Kampanye Golkar
Denpasar (Metrobali.com)-
Uforia pasca Pleno di kabupaten/kota merilis nasib sang caleg yang mengadu nasib maju sebagai legislator. Bagi yang berhasil dirinya tentu akan bersyukur kepada Tuhan atas kesuksesannya bisa lolos di Pileg kali ini.
Namun lain halnya dengan caleg yang gagal, umumnya menurut Psikolog RS Siloam Caecilia Nirlak Sita, jika mereka tidak bisa menerima kegagalan yang dia dapatkan. Biasanya mereka tidak bisa menerima kegagalan dari kekalahan tarung bebas dengan pesaingnya yaitu sesama teman di internal partainya, imbuh dia. Media terkadang dijadikan alat untuk mengutarakan kegagalannya di Pileg. “Ada dua kemungkinan sebenarnya antara  gagal dan berhasil,” jelasnya belum lama ini.
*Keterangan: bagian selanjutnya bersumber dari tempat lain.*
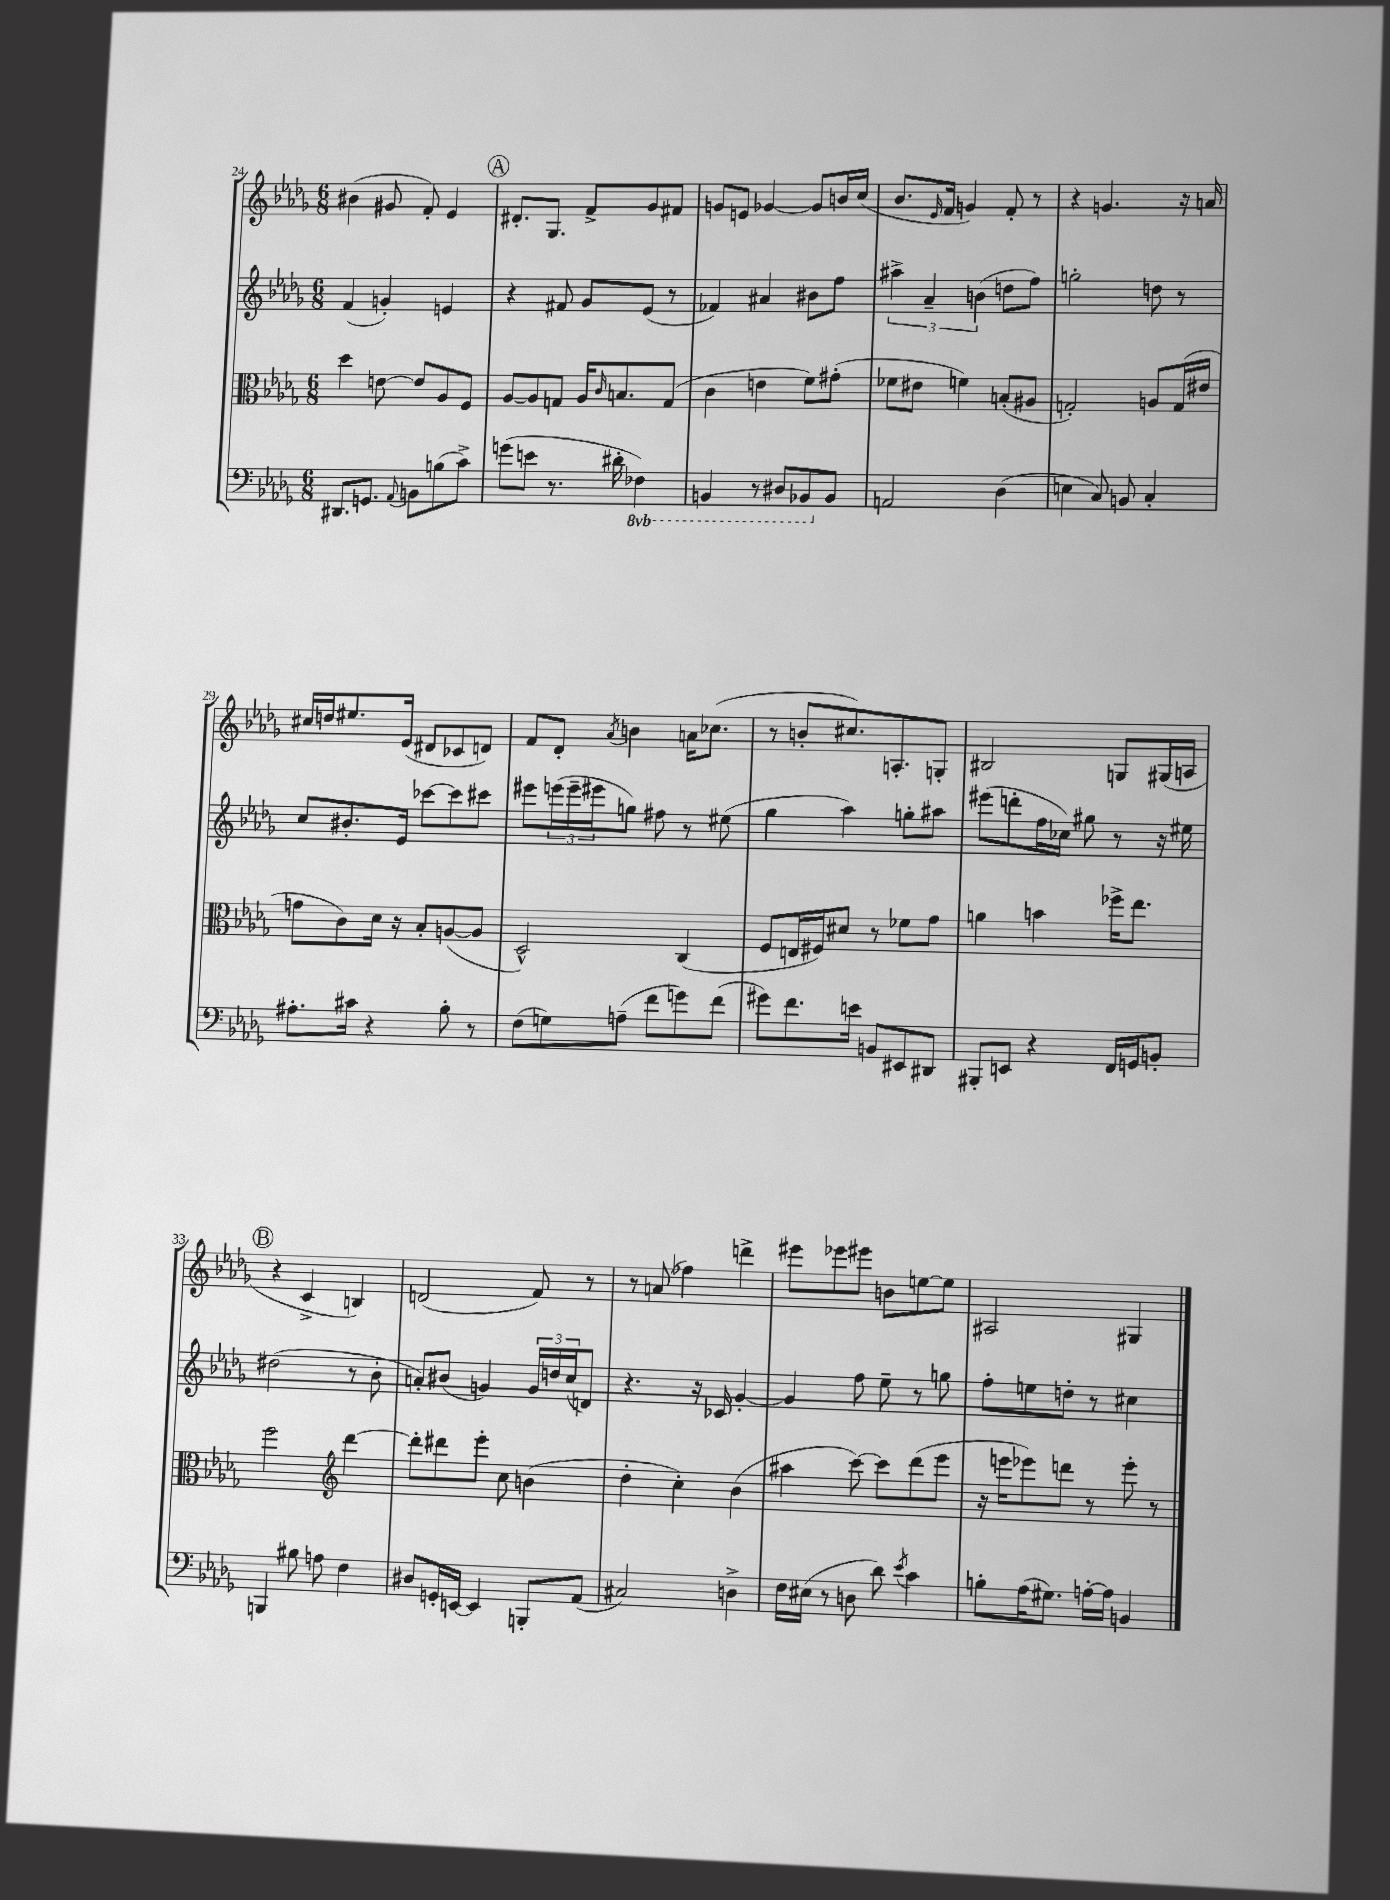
<<
\new StaffGroup <<
\new Staff = "s0" {
    \clef treble \key des \major \numericTimeSignature \time 6/8
    bis'4( gis'8 f'8-.) ees'4 |
    \mark \markup { \circle "A" } dis'8.-. ges8. f'8-> ges'8 fis'8 |
    g'8 e'8 ges'4~ ges'8 b'16 c''16( |
    bes'8. \grace { ees'16 } f'16 g'4) f'8-. r8 |
    r4 g'4. r16 a'16 |
    cis''16 d''16 eis''8. ees'16( dis'8 ces'8 d'8) |
    f'8 des'8-. \acciaccatura { aes'8 } b'4 a'16 ces''8.( |
    r8 b'8-. cis''8.) a8.-. g8-. |
    bis2 g8 gis16( a16 |
    \mark \markup { \circle "B" } r4 c'4-> b4) |
    d'2( f'8) r8 |
    r8 a'8( fes''4) d'''4-> |
    eis'''8 ees'''8 eis'''8 b'8 e''8~ e''8 |
    ais2 gis4 \bar "|." |
}
\new Staff = "s1" {
    \clef treble \key des \major \numericTimeSignature \time 6/8
    f'4( g'4-.) e'4 |
    \mark \markup { \circle "A" } r4 fis'8 ges'8 ees'8( r8 |
    fes'4) ais'4 bis'8 f''8 |
    \tuplet 3/2 { ais''4-> aes'4-- b'4( } d''8 f''8) |
    g''2-. d''8 r8 |
    c''8 bis'8.-. ees'16 ces'''8~ ces'''8 cis'''8 |
    eis'''8 \tuplet 3/2 { e'''16( e'''16-- eis'''16 } g''8) fis''8 r8 eis''8( |
    ges''4 aes''4) g''8-. ais''8 |
    eis'''8( d'''8-. f''16 ces''16) gis''8 r8 r16 eis''16 |
    \mark \markup { \circle "B" } dis''2( r8 bes'8-. |
    a'8-.) bis'8( g'4) \tuplet 3/2 { g'16 d''16 c''16( } d'8) |
    r4. r16 ces'16 ges'4~-. |
    ges'4 f''8 ees''8-- r8 g''8 |
    f''8-. e''8 d''8-. r8 cis''4 \bar "|." |
}
\new Staff = "s2" {
    \clef alto \key des \major \numericTimeSignature \time 6/8
    des''4 e'8~ e'8 aes8 f8 |
    \mark \markup { \circle "A" } aes8~ aes8 g8 aes16 \grace { c'16 } b8. g8( |
    c'4 e'4 f'8) gis'8-.( |
    fes'8 eis'8 f'4) b8-.( ais8 |
    g2-.) a8 g16( eis'16 |
    g'8 c'8) des'16 r16 bes8-. a8~( a8 |
    des2-^) c4( |
    f8 e16 fis16) dis'8 r8 fes'8 ges'8 |
    a'4 b'4 fes''16-> ees''8. |
    \mark \markup { \circle "B" } f''2 \clef treble des'''4~ |
    des'''8-. dis'''8 ees'''8-. c''8 b'4( |
    des''4-. c''4-.) bes'4( |
    ais''4 c'''8~) c'''8 des'''8( ees'''8 |
    r16 e'''16 ees'''8) d'''8 r8 ees'''8-. r8 \bar "|." |
}
\new Staff = "s3" {
    \clef bass \key des \major \numericTimeSignature \time 6/8 \set Staff.ottavationMarkups = #ottavation-simple-ordinals
    dis,8. g,8. \appoggiatura { aes,8 } b,8 b8( c'8->) |
    \mark \markup { \circle "A" } g'8( e'8 r8. dis'16-. \ottava #-1 fes,4) |
    b,,4 r8 dis,8 bes,,8 \ottava #0 bes,8 |
    a,2 des4( |
    e4 c8) b,8 c4-. |
    ais8.-. cis'16 r4 bes8-. r8 |
    f8( g8) a8--( f'8 g'8) f'8( |
    gis'8) f'8. e'16 b,8 eis,8 dis,8 |
    bis,,8-. e,8 r4 f,16 g,16 b,8-. |
    \mark \markup { \circle "B" } b,,4 bis8 a8 f4 |
    dis8 g,16-. e,16~ e,4 b,,8-. aes,8( |
    cis2) d4-> |
    f16 eis16( r8 d8 des'8) \acciaccatura { ees'8 } c'4 |
    b8-. aes16( gis8.) a16~-. a16 b,4 \bar "|." |
}
>>
>>
\layout { \context { \Score currentBarNumber = #24 } }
Menurutnya si caleg harus sadar kalau dia juga bisa sukses atau dia bisa gagal, “kalau sukses biasanya diperlihatkan kepada khalayak umum kalau gagal biasanya tidak, nah kalau gagal dia harus menyadari kegagalan itu,” katanya.
Ketua Asosiasi Psikologi Forensik (APSIFOR) Bali ini lebih jauh menggambarkan seperti sifat manusia dimana semuanya saling timbal balik. Menurutnya masyarakat khususnya di Indonesia tidak bisa menghargai sebuah kegagalan. Padahal dari kegagalan ini bisa menjadi cambuk untuk kedepannya agar menjadi lebih baik lagi.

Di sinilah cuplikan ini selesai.